### Work required
Wherever a line below holds the word "followed", copy that line.

### Study material
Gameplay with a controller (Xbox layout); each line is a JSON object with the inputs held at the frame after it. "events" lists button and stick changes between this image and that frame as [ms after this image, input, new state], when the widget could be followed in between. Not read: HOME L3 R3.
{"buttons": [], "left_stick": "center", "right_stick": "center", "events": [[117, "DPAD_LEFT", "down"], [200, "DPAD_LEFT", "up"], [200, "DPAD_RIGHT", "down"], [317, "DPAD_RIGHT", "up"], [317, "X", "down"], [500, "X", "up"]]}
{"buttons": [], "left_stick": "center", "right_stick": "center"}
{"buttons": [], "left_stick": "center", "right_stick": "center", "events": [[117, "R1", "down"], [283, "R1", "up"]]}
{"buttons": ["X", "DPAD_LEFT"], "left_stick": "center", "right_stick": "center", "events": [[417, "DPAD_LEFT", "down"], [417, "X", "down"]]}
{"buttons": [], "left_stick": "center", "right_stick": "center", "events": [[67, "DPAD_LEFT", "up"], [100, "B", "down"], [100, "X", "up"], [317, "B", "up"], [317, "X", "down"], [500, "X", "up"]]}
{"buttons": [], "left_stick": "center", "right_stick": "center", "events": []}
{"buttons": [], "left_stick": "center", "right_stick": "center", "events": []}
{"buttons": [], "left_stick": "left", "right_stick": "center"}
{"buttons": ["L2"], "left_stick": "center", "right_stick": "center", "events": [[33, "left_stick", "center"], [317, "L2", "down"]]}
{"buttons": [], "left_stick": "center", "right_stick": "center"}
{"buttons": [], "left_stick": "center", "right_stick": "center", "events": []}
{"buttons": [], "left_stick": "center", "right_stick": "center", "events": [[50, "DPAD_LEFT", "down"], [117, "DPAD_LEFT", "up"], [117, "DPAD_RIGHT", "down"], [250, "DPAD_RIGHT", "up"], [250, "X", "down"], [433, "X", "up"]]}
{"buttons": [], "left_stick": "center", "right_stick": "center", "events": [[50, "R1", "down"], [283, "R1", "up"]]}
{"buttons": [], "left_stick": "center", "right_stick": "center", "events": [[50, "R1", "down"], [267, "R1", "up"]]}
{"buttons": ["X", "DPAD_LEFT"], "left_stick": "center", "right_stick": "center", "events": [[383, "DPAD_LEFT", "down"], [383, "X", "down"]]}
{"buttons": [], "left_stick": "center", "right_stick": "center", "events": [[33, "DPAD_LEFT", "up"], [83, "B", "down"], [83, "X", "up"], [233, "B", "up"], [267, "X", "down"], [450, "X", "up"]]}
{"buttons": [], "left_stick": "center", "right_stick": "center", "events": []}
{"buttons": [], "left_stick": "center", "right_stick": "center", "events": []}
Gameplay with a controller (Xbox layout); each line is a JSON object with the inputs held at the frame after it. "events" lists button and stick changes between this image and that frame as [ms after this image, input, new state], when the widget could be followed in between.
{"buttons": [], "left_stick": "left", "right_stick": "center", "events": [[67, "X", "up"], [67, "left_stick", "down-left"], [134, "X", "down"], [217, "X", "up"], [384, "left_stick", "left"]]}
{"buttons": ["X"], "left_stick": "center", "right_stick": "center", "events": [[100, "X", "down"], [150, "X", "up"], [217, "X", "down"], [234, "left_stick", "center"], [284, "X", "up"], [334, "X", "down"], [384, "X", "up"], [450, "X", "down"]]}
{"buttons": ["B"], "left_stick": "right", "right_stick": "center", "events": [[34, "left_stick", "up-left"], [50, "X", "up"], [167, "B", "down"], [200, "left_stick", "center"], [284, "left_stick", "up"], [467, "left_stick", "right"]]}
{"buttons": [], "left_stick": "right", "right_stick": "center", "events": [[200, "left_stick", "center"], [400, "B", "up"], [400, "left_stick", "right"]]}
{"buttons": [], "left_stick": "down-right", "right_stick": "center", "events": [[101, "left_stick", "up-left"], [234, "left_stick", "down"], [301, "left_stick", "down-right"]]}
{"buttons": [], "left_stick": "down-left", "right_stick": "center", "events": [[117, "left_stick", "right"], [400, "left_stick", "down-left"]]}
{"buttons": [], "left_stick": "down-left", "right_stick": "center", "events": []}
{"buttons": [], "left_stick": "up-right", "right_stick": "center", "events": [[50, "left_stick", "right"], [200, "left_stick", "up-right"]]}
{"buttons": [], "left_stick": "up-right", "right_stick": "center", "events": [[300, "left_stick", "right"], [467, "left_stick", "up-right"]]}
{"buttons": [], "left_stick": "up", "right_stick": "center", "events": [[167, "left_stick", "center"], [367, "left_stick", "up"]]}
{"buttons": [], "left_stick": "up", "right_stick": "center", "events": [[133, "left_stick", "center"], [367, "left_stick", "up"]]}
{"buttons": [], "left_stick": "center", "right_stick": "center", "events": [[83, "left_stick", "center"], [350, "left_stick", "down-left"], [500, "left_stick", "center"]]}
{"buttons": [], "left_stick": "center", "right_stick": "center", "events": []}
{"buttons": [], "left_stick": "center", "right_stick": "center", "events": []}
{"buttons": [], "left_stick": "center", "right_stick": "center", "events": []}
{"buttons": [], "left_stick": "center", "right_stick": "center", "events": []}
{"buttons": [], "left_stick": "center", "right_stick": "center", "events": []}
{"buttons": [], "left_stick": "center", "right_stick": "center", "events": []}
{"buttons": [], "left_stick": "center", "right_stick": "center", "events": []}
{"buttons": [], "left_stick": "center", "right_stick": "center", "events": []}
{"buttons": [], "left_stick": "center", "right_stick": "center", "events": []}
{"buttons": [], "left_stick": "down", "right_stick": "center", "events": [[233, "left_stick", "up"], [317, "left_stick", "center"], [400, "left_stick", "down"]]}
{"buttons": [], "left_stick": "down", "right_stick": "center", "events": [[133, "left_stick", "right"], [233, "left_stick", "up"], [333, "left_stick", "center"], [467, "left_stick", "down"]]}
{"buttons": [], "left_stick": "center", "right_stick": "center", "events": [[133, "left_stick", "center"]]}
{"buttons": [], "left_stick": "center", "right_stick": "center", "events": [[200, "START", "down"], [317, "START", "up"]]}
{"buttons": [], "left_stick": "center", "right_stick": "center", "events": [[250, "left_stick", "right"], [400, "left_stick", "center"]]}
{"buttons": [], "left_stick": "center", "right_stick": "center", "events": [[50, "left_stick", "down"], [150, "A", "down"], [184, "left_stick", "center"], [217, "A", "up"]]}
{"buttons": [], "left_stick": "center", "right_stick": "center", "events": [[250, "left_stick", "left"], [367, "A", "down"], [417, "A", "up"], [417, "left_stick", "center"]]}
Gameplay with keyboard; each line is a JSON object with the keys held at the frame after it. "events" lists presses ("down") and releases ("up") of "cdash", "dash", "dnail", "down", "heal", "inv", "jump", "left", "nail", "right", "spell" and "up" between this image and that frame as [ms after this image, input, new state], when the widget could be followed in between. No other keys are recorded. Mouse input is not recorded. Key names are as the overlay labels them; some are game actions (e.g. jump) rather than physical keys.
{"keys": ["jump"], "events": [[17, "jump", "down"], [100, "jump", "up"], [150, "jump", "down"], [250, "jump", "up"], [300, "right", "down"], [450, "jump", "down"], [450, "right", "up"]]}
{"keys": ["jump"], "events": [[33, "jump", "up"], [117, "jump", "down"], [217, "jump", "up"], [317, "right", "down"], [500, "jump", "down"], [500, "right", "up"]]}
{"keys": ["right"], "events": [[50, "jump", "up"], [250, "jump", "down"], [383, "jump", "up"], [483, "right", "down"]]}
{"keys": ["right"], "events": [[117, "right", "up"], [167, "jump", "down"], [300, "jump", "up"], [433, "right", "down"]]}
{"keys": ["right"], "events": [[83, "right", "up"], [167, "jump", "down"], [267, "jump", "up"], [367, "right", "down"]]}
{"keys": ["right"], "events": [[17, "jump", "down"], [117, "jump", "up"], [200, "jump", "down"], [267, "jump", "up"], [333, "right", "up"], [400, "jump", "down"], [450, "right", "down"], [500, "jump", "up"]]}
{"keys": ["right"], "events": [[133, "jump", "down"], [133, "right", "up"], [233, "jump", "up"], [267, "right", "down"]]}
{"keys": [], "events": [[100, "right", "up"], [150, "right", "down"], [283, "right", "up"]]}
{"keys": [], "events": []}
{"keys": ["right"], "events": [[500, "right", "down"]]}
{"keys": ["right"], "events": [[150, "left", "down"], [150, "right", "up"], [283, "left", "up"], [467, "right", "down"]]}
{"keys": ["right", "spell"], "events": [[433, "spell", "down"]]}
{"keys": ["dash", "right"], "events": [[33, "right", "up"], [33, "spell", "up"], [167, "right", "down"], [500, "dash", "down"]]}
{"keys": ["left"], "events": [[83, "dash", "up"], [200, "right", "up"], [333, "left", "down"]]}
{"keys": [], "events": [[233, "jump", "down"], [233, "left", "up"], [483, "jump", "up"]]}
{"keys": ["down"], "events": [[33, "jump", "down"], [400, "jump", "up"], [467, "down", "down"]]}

### Answer to this problem
Gameplay with a controller (Xbox layout); each line is a JSON object with the inputs held at the frame after it. "events" lists button and stick changes between this image and that frame as [ms after this image, input, new state], when the widget could be followed in between. Not read: HOME L3 R3.
Gameplay with a controller (Xbox layout); each line is a JSON object with the inputs held at the frame after it. "events" lists button and stick changes between this image and that frame as [ms after this image, input, new state], when the widget could be followed in between.
Gameplay with keyboard; each line is a JSON object with the keys held at the frame after it. "events" lists presses ("down") and releases ("up") of "cdash", "dash", "dnail", "down", "heal", "inv", "jump", "left", "nail", "right", "spell" and "up" between this image and that frame as [ms after this image, input, new state], when the widget could be followed in between. No other keys are recorded. Mouse input is not recorded. Key names are as the overlay labels them; some are game actions (e.g. jump) rather than physical keys.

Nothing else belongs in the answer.